**Instructions:**
(a) In the article on texture, which fabric do some people wear from head to toe in the heat?
(b) Please extract, word for word, the passage of the article on texture that begins at the words "The Mad Tailor: Playing" and stops after the words "lapel adds texture.".

**Text shown:**
Content starts

The Mad Tailor: Playing with textures

2019 has already seen more than its fair share of sun. Looking forward, there is more heat to come and the sun God causes some disciples to drape themselves from head to toe in His cloth of choice. It is not rare to observe the sartorially-inclined donning a linen suit, linen shirt, and linen handkerchief. This always leaves me feeling uneasy. Yes, linen is a great fabric. And summery, too! However, it all lacks that certain je-ne-sais-quoi. Today’s article will focus on playing with texture to make an outfit so much more satisfying.

The lapel adds texture.

A great example of playing with texture is the humble dinner suit. The lapels generally match the colour of the jacket. However, the silk, through its different texture, reflects light differently. This is simultaneously more striking and more subtle than using a different colour. Sir Hardy Amies (one of the great voices in menswear) said the following in his ABC of men’s fashion: “It is far more satisfying to create a contrast not through colours but through texture”. A subtle textural shift adds interest unobtrusively and elegantly. Of course, that does not at all mean that colours should never clash. Almost all classic looks involve some contrast between shirt and suit, for example.

Combining different textures requires a separate instinct but is ultimately even more rewarding. Structural differences are, at times, only visible at second glance, yet they can leave a longer-lasting impression than garish colours. The play in textures can even be very subtle, as Hardy Amies teaches us: “The contrast between the texture of a silk tie and the wool of the suit is sufficient in itself, without any additional colour contrast being necessary”.

Content ends

Keypoint coordinate data
Content starts

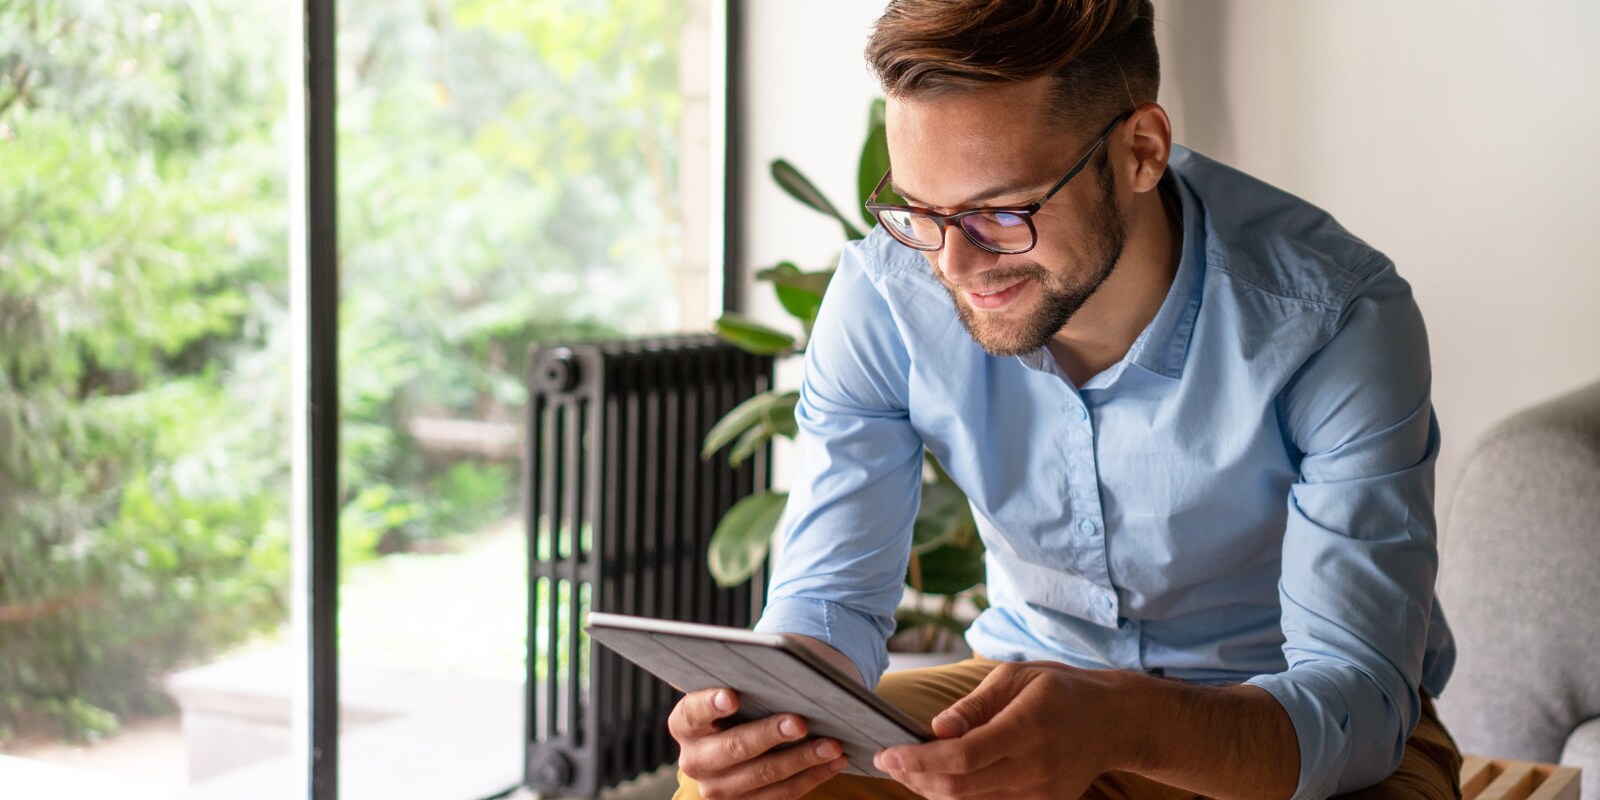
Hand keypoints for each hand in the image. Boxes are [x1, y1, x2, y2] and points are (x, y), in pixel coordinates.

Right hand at [669, 686, 850, 799]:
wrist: (745, 735)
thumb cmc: (745, 700)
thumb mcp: (735, 687)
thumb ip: (743, 679)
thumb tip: (780, 665)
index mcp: (684, 724)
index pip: (693, 712)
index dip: (711, 704)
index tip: (733, 696)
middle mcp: (695, 760)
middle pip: (734, 748)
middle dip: (769, 734)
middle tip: (800, 722)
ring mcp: (719, 788)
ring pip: (764, 775)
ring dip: (802, 759)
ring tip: (832, 744)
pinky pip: (783, 794)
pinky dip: (813, 776)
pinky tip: (836, 761)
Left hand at [871, 661, 1125, 799]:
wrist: (1113, 722)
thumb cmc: (1060, 690)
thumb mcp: (1016, 678)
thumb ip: (974, 705)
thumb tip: (936, 728)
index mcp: (1027, 728)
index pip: (962, 756)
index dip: (918, 760)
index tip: (886, 754)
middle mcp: (1034, 767)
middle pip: (960, 788)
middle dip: (915, 778)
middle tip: (888, 761)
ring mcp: (1040, 793)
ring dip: (932, 789)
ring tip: (908, 767)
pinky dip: (959, 794)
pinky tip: (940, 777)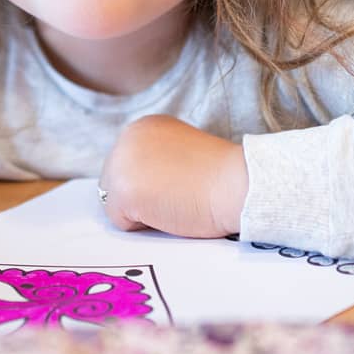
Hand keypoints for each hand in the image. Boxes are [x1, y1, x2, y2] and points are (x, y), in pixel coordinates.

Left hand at [99, 115, 248, 239]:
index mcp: (143, 127)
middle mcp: (126, 137)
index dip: (152, 184)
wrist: (238, 182)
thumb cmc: (220, 175)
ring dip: (142, 211)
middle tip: (178, 194)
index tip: (179, 182)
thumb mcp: (179, 152)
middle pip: (115, 183)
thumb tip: (142, 184)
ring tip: (174, 201)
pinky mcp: (123, 191)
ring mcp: (121, 163)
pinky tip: (170, 210)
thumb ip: (156, 161)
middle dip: (141, 197)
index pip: (127, 167)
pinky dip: (144, 226)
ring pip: (115, 203)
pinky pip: (121, 222)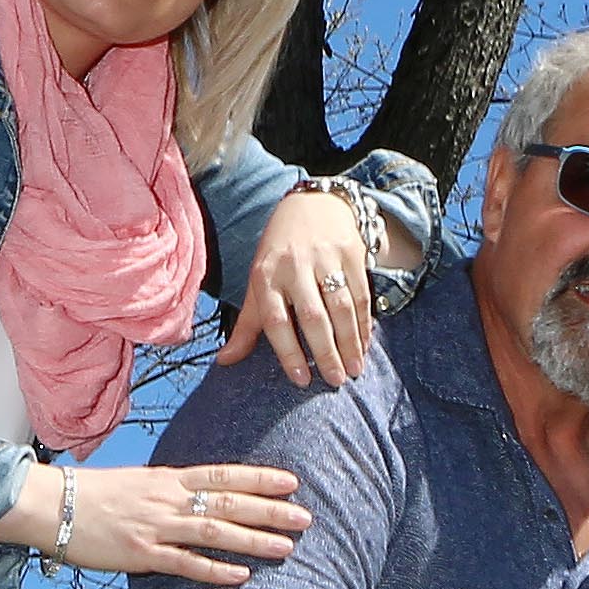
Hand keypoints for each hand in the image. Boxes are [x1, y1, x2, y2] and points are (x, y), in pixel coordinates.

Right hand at [7, 460, 309, 579]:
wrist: (51, 505)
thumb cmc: (91, 494)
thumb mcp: (136, 482)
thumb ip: (168, 490)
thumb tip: (196, 498)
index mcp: (167, 479)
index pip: (223, 475)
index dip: (259, 479)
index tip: (292, 483)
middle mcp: (167, 499)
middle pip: (228, 503)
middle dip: (269, 510)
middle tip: (304, 517)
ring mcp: (156, 526)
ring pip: (215, 532)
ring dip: (253, 540)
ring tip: (287, 548)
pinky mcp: (141, 554)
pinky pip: (185, 563)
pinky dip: (216, 569)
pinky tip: (242, 576)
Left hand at [217, 183, 384, 388]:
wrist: (311, 206)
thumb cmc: (279, 254)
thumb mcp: (258, 282)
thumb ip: (247, 324)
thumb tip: (224, 361)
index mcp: (266, 276)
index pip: (276, 320)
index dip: (288, 352)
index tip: (301, 379)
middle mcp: (295, 266)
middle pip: (312, 316)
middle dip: (325, 352)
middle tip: (335, 382)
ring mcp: (325, 258)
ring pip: (341, 307)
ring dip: (350, 342)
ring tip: (354, 370)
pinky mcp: (351, 253)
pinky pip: (361, 295)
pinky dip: (364, 324)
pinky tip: (364, 345)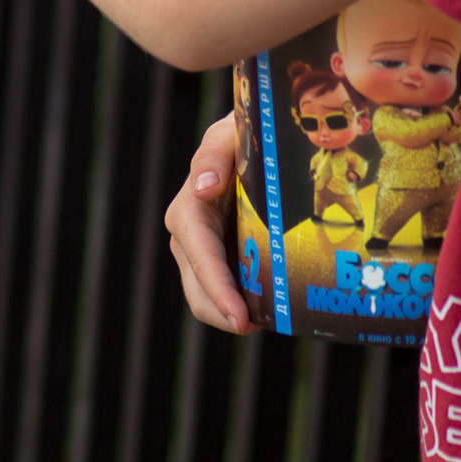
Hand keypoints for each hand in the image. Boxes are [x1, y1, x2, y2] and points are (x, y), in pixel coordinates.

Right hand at [165, 113, 252, 334]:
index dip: (218, 290)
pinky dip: (246, 306)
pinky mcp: (224, 262)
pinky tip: (272, 309)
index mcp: (188, 210)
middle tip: (260, 326)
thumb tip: (201, 189)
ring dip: (234, 313)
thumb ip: (214, 155)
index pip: (200, 257)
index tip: (242, 320)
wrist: (258, 144)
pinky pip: (229, 293)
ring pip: (209, 298)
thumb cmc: (246, 135)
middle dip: (224, 312)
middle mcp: (189, 238)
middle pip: (198, 289)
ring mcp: (205, 254)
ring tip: (271, 319)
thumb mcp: (230, 135)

Content ends

**Answers for each item:**
(a) Linen.

(b)
The Mad Tailor: Playing with textures

2019 has already seen more than its fair share of sun. Looking forward, there is more heat to come and the sun God causes some disciples to drape themselves from head to toe in His cloth of choice. It is not rare to observe the sartorially-inclined donning a linen suit, linen shirt, and linen handkerchief. This always leaves me feeling uneasy. Yes, linen is a great fabric. And summery, too! However, it all lacks that certain je-ne-sais-quoi. Today’s article will focus on playing with texture to make an outfit so much more satisfying.

The lapel adds texture.